Zu der Regulierungskrise, die Mr. Varufakis beschreibt kommt ja noch die ökologische Krise und die massive Überbevölkerung (jedenfals gemessen an unserem Lebenswandel). Auch hier punkten die Faschisten. Einerseits leugnen sie das alles aus machtstrategischen Gründen komplett, andrerseits bereiten sich die radikalsten unter ihnen auf den Tag vor, an dem die Supermärkte nicht mehr beliefert werden (sog. Prepper). Seit 40 Jahren raunt die urgrüne Weissagung der Hopi in unseren Schädeln ("wenn der letzte Fisch gefangen..."), und es spricht wirklich sehr viel dafür, dass wir mit China und Indien im selben Boot einen Punkt ohne Widerkehr überschritten haben. Für diejenigen, die individuell überleben wollen ist das Preppen ein sinnvolles Hobby. Für diejenigen, die kollektiv überleben wollen ist die Aufrechterhaltung von Ordnung das entscheidende Argument pro Faschismus. Ich glaube, dass Geheimdienste ganz ähnliche Perspektiven aus ihren Erkenntnissen ableiten. Anarchie unter Millionen von lebensuntüchtigen Wohlstandszombies (mich eingeschlossen) mag ich mir auch nicht ausmalen.
Die liberale Fraktion scheint das Thema ebenfalls aus machtstrategischen Gründen auszublenden. Bei deren federführenden Vertretern habe ich den Eindruck, dass sie komplett der US-Ostküstenelite folgen, einerseits wegen des unbeschränkten Kapitals (s. Artikel), andererseits weil dort die größte Expertise in modernem Zivilisationsmanagment zu finden ist. Diese "progressiven" Kräfte wollen alles tun was technisch und kulturell möglich ist, um ohne Zivilisationsbruch so viele Menschen wie möglich durchzubringen (aber wohin?). Mit Trump und Co. bricht ihnen sowohl das Kapital als auch die Regulierungsfähigkeit weg. Der Neofeudalismus, der da auf uns zurollt braucht keine Lösungen für irgendwas zu entwickeln. Er muss nur seine Gefolgschaft unter Kontrolle halten und alle anderen ihrem Schicksal zu überlassen.
iDog | Community
@ Madame Fu
"Und Politik ist dazu da Ökonomie und Gesellschaft auszubalancieren, was aber leider nicht praktiziert wird - aus Unfähigkeit oder Mutwilligkeit oder beidem..."
Es ist weder Unfähigkeit noch Mutwilligkeit im eigentlich Sinne. Man kann es natürlich so interpretieren , verfehlt aber den entscheidenen Punkt dabei. Diese Interpretation entstammt eher einer überholten Auffassung von Politik.
Tatsächlich mag es in manchen Perioden zumindest scheinbar oder oberflächlich betrachtet einen gewissen Ausgleich zwischen Ökonomie und Gesellschaft über die Politik als Mittelsmann gegeben haben. Man macht sich heute aber nicht mal mehr die Mühe die offensichtliche Komplizenschaft zwischen Großinduntrie und staatlicher Dienstleistung zu kaschieren. An sich aber ist Politik = Wirtschaft.

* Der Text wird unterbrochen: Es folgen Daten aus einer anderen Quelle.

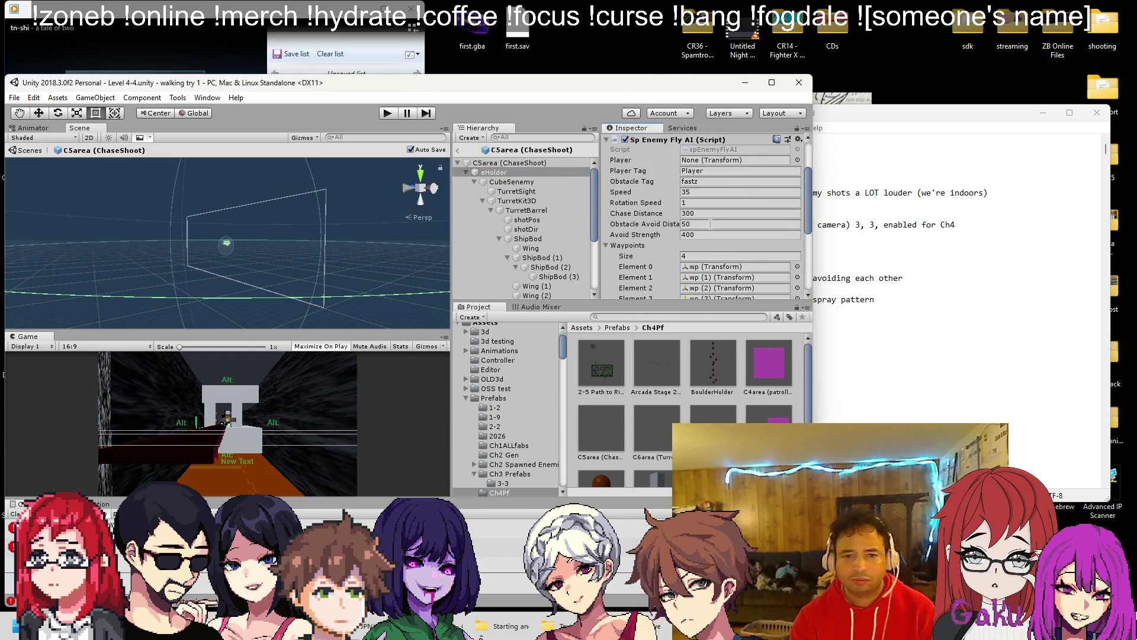
click(714, 224)
text(10)
key(Tab)
text(100)
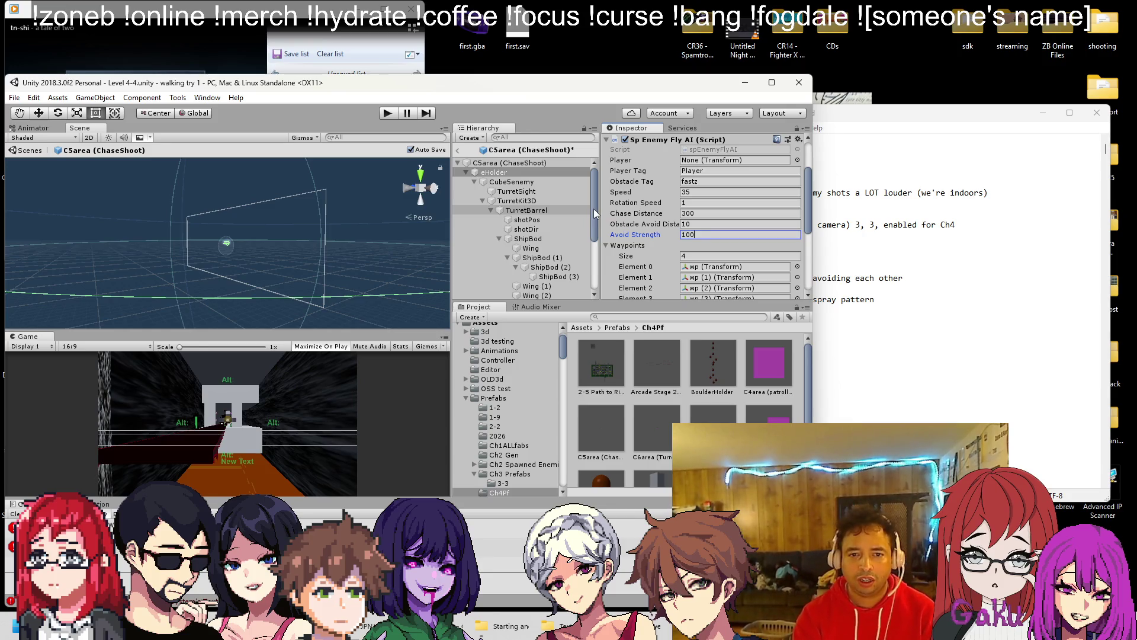
key(Return)
text(50)
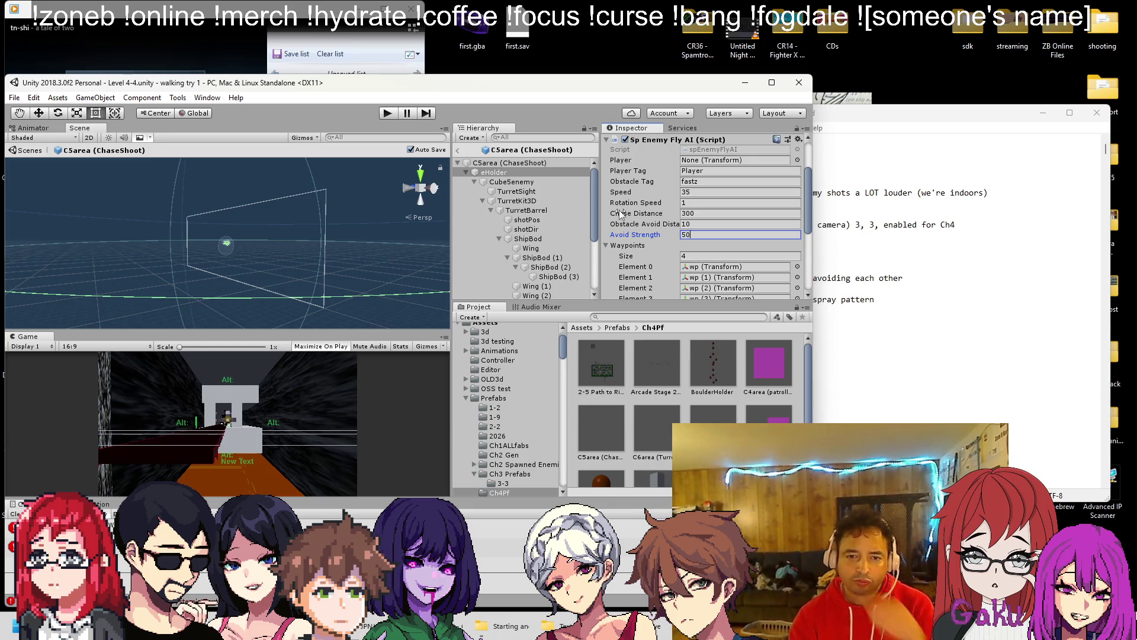
click(882, 306)
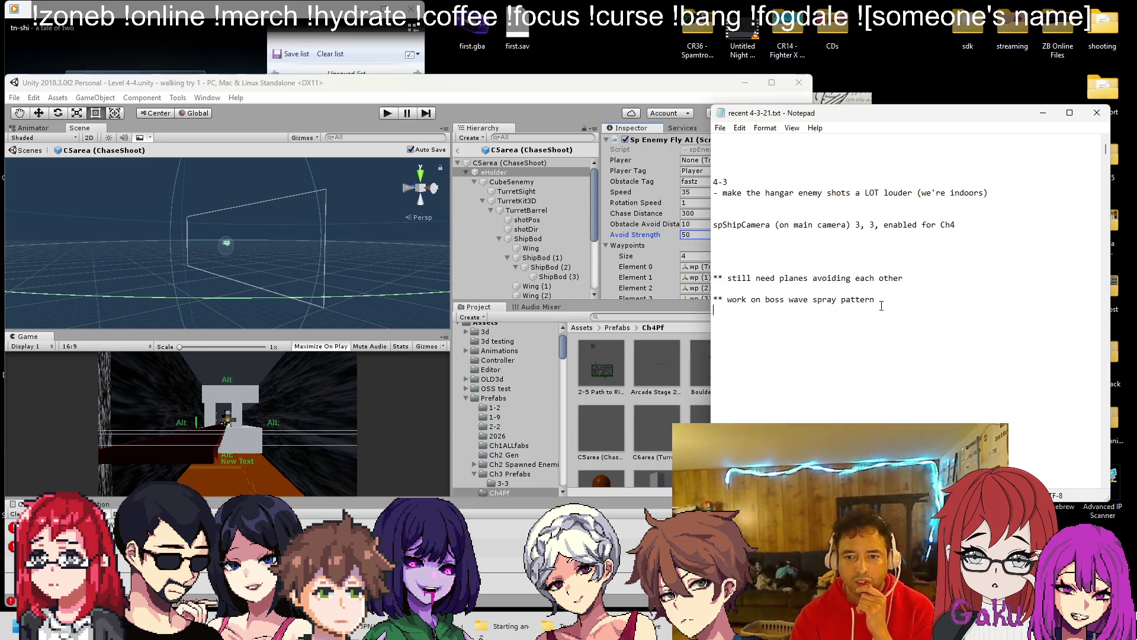
click(425, 201)
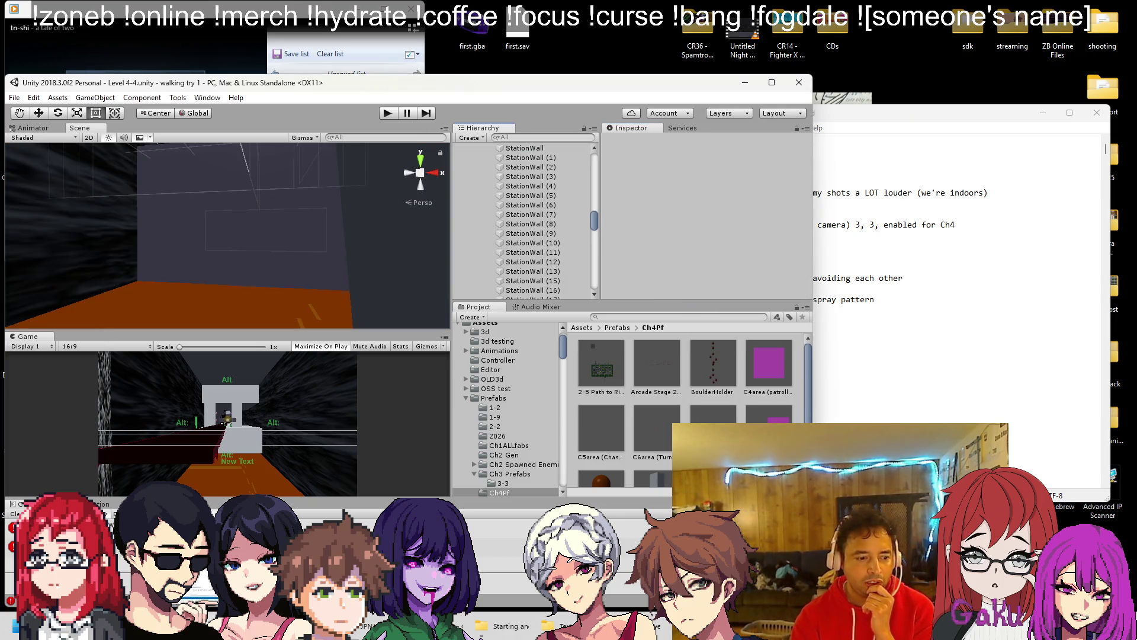
key(alt+Tab)
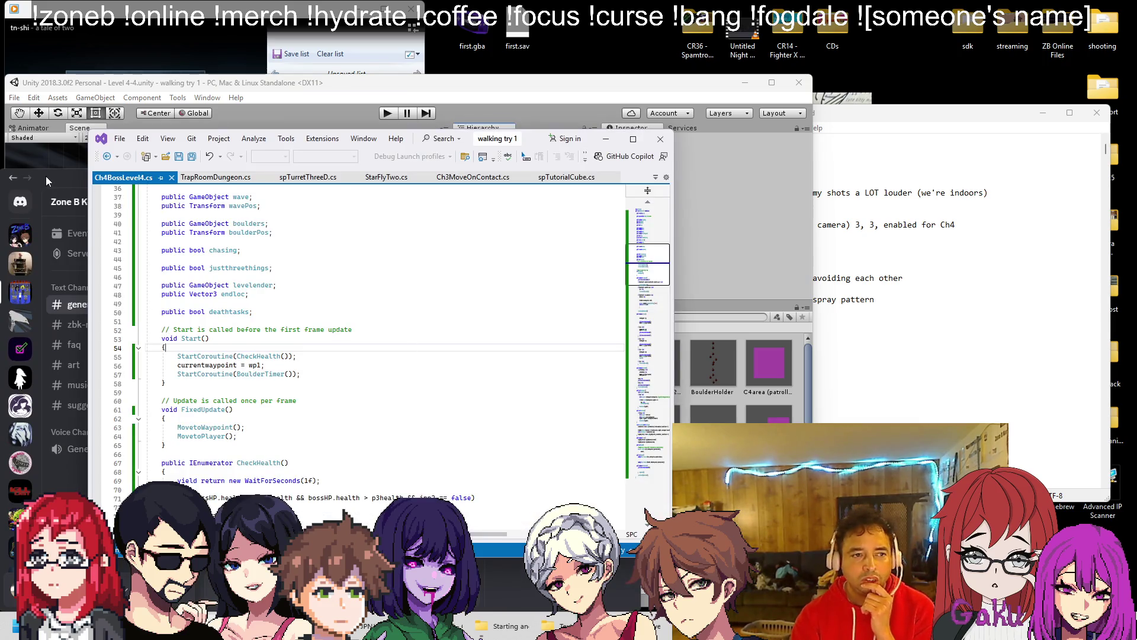
Step: Open spTurretThreeD.cs in Visual Studio and step through its SweepX search matches
click(47, 176)
click(335, 346)
scroll(336, 346, down, 16)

Die historischen herleitung , bzw. Kausalkette spar ich uns jetzt mal, aber der mehr oder wenihger bekannte Status Quo ist bemerkenswert: Die Monopolisierung der globalen Wirtschaft ist in den letzten Jahrzehnten so rasant zugenommen, dass die 500 größten Firmen der Welt etwa 53 % des globalen Bruttosozialprodukts kontrollierten, die 85 Reichsten Personen der Welt besitzen 50% des Weltvermögens (Oxfam). Ein Investmentmanagment Firma wie BlackRock (das ist keine Bank udn unterlegt daher auch keiner Regel) hat mittlerweile das Verwaltungsvolumen von 6000 Millarden überschritten und ist damit praktisch Regierungsmacht in sehr vielen industrialisierten Ländern der Welt, weil sie bedeutende Anteile an jeder globalen Firma halten, Anteile an zB jeder deutschen Dax notieretn Firma, an jeder französischen CAC 40 notierten Firma usw usf.. Im Vergleich dazu das Jahresbudget Frankreichs oder Deutschland um die 360 Milliraden. Mit anderen Worten , die haben über die Finanzmacht einen viel größeren Einfluss auf alles als jede einzelne Regierung, können Regierungen im Standortwettkampf gegeneindander ausspielen, befördern ungehindert die weiter Monopolisierung und Machtakkumulation (zB. Bayer und Monsanto waren beides Firmen dis starkt von BlackRock beeinflusst und nun von BlackRock zusammengeleget wurden)....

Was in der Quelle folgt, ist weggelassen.